## EXERCISE TASK
Write out every line of the listing below word for word, leaving out the pictures.

+++ DATA PROVIDED +++

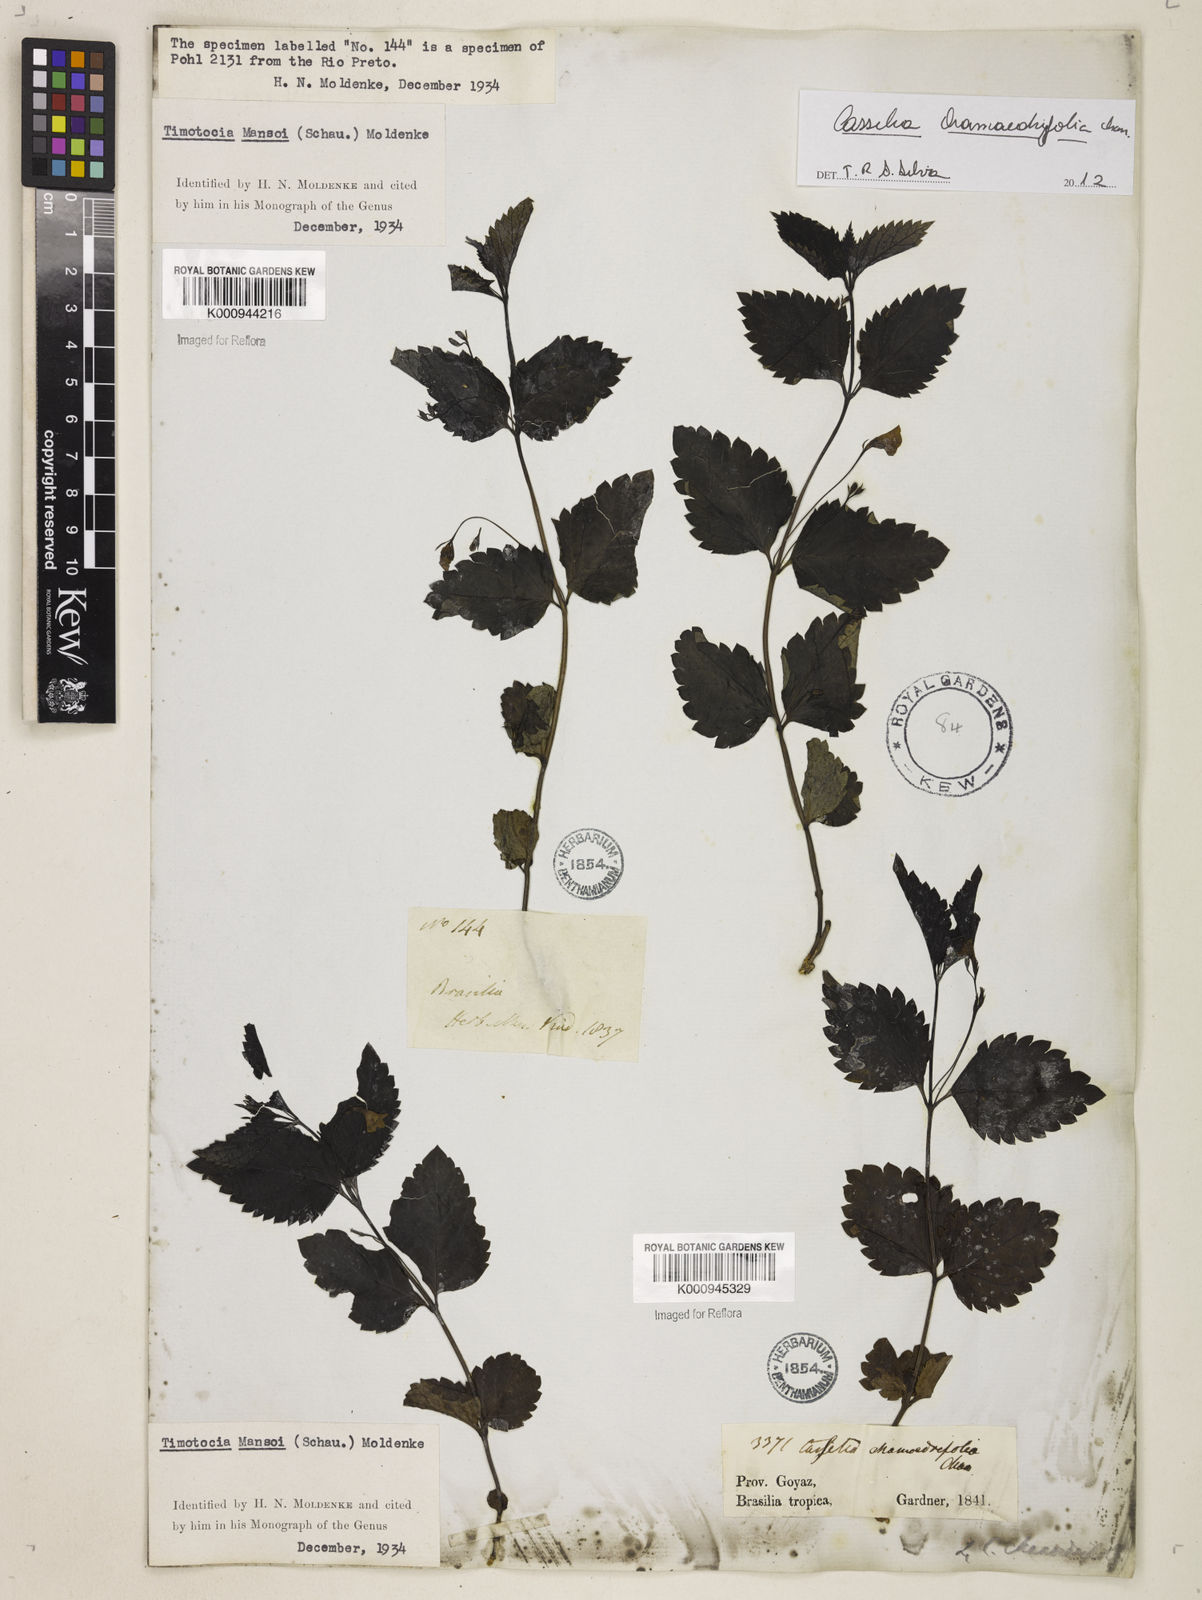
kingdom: Plantae
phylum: Tracheophyta
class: Magnoliopsida
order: Lamiales
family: Verbenaceae
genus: Casselia
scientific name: Casselia
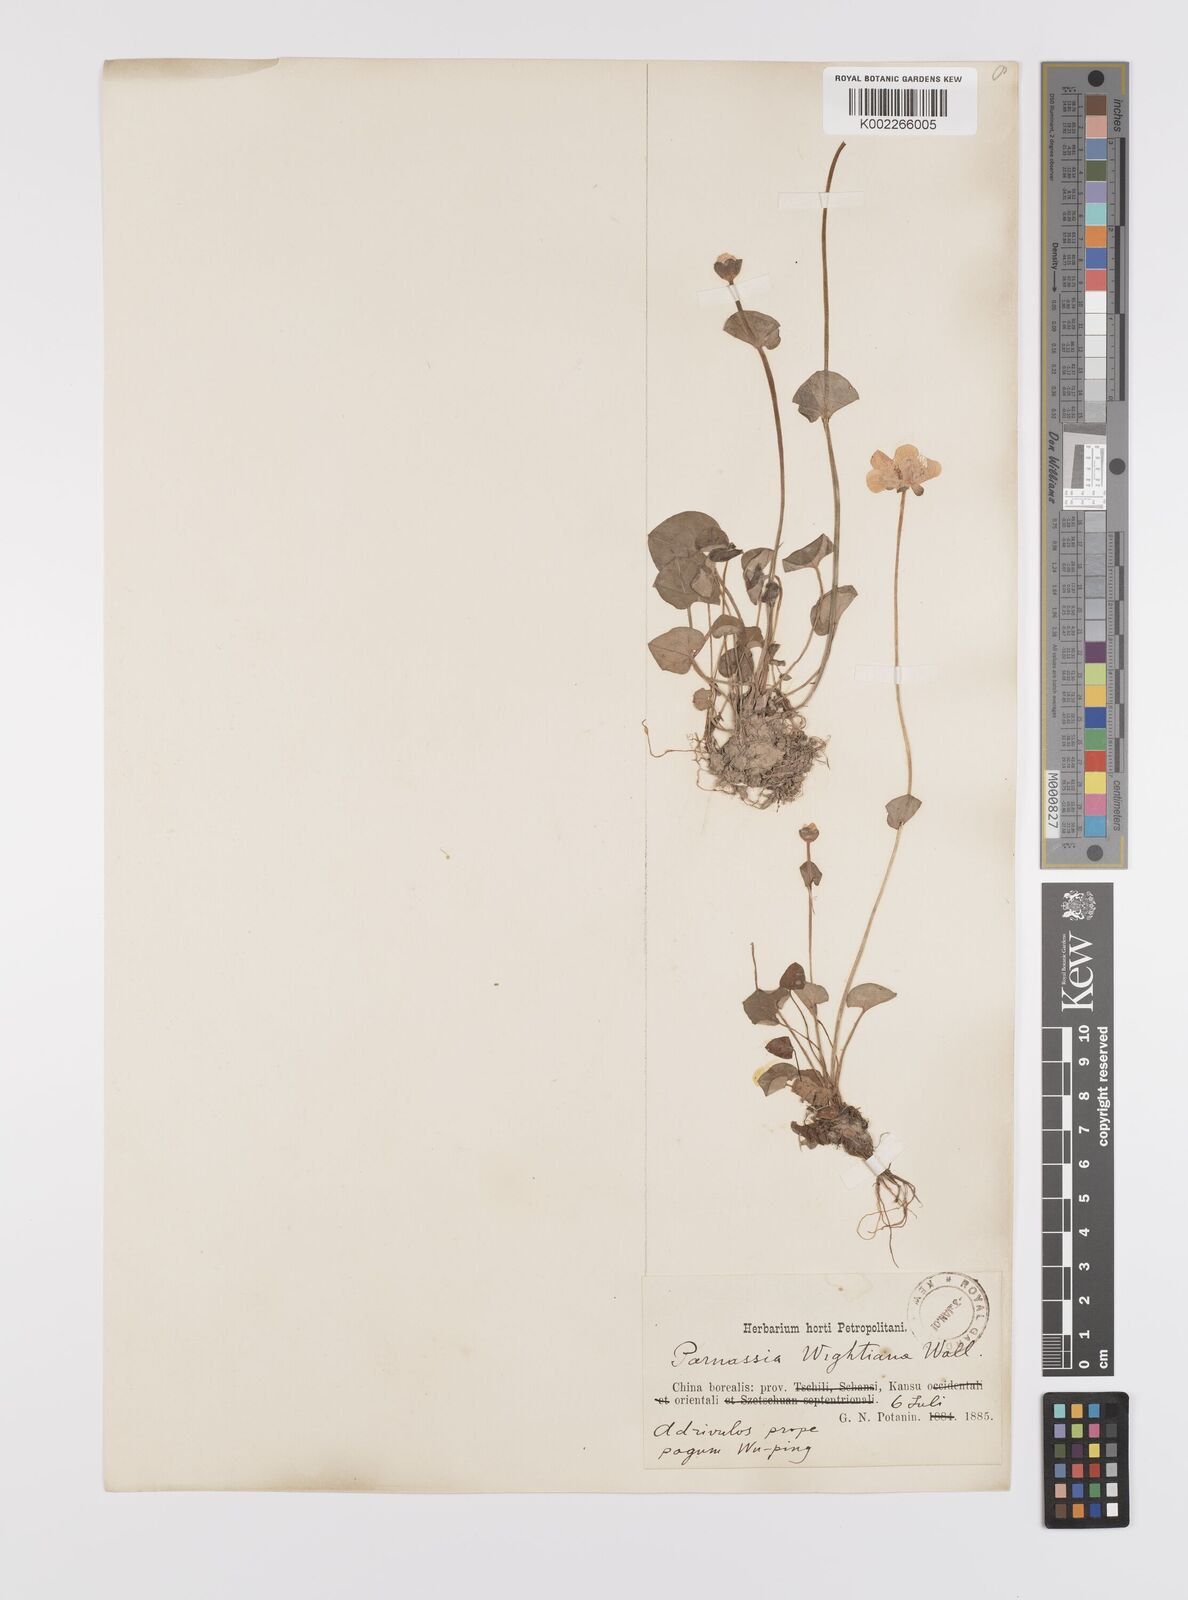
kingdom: Plantae
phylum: Tracheophyta
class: Magnoliopsida
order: Celastrales
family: Parnassiaceae
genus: Parnassia
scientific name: Parnassia wightiana
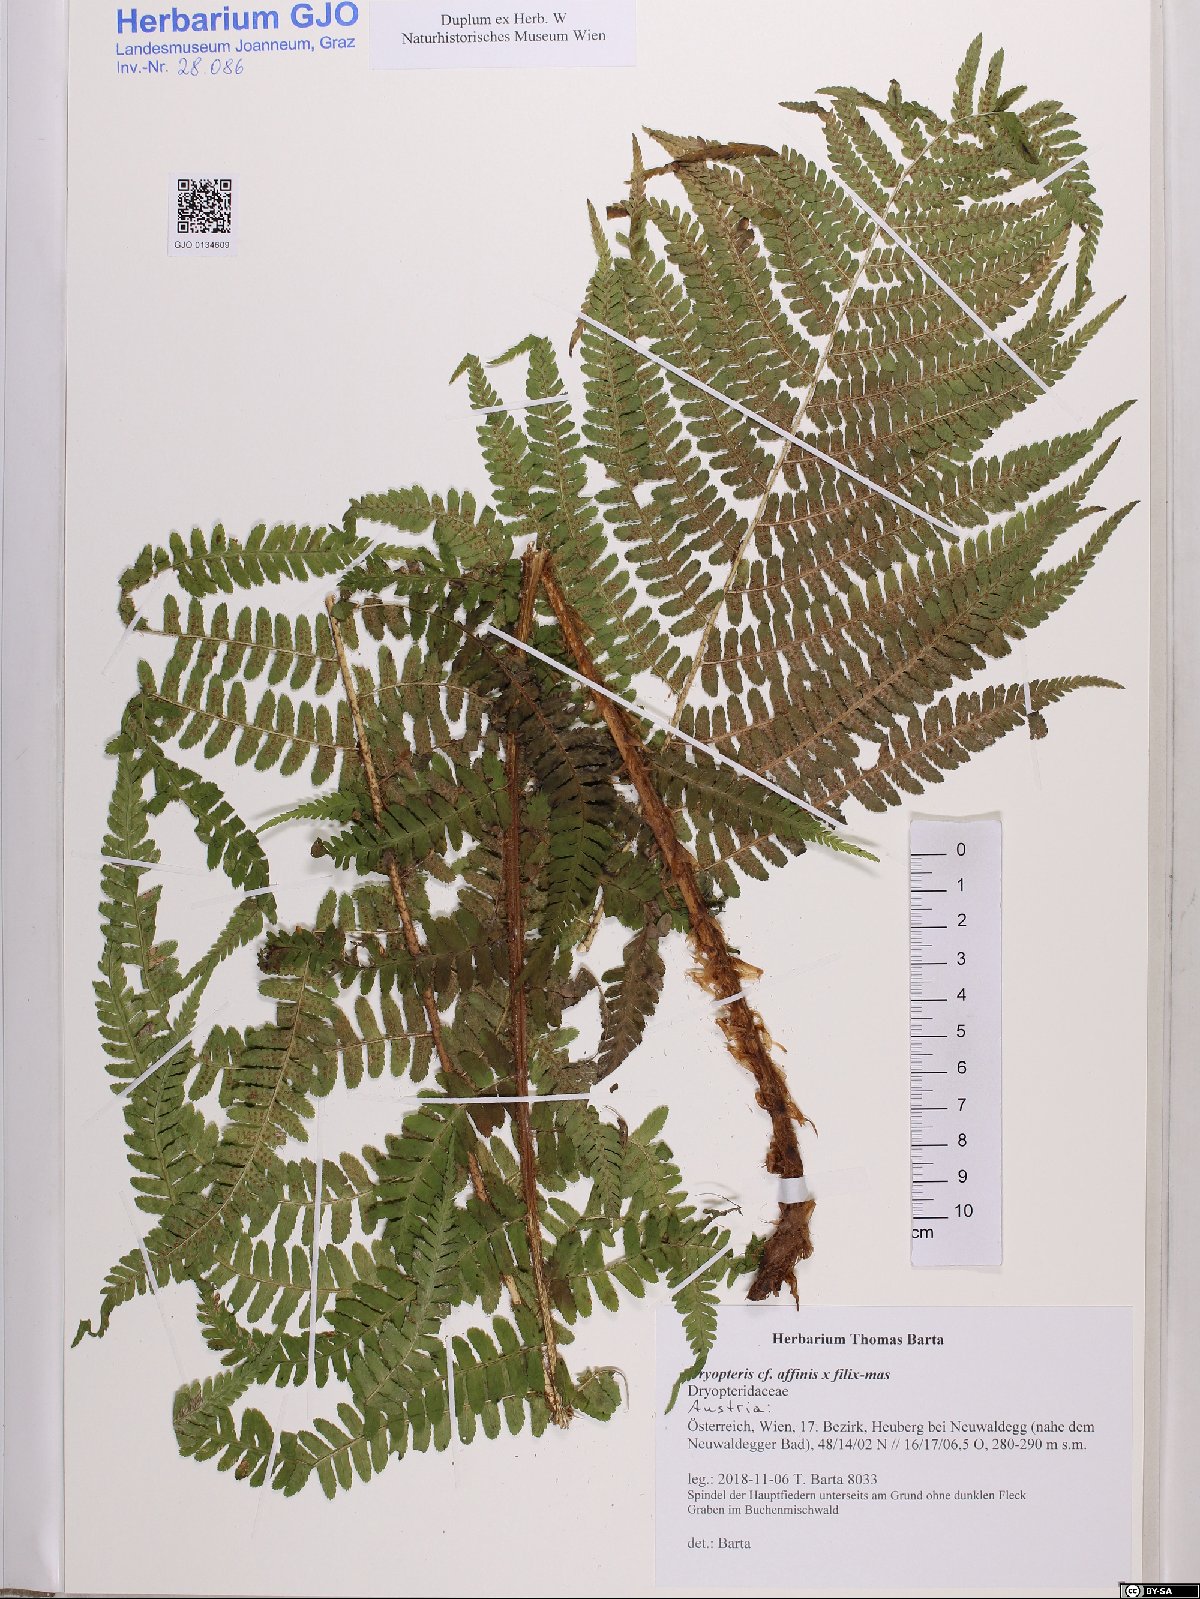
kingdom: Plantae
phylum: Tracheophyta
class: Polypodiopsida
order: Polypodiales
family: Dryopteridaceae
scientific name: Dryopteridaceae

+++

## COMPLETED TASK
kingdom: Plantae
phylum: Tracheophyta
class: Magnoliopsida
order: Lamiales
family: Verbenaceae
genus: Casselia
scientific name: Casselia
kingdom: Plantae
phylum: Tracheophyta
class: Magnoliopsida
order: Celastrales
family: Parnassiaceae
genus: Parnassia
scientific name: Parnassia wightiana
kingdom: Plantae
phylum: Tracheophyta
class: Polypodiopsida
order: Polypodiales
family: Dryopteridaceae
scientific name: Dryopteridaceae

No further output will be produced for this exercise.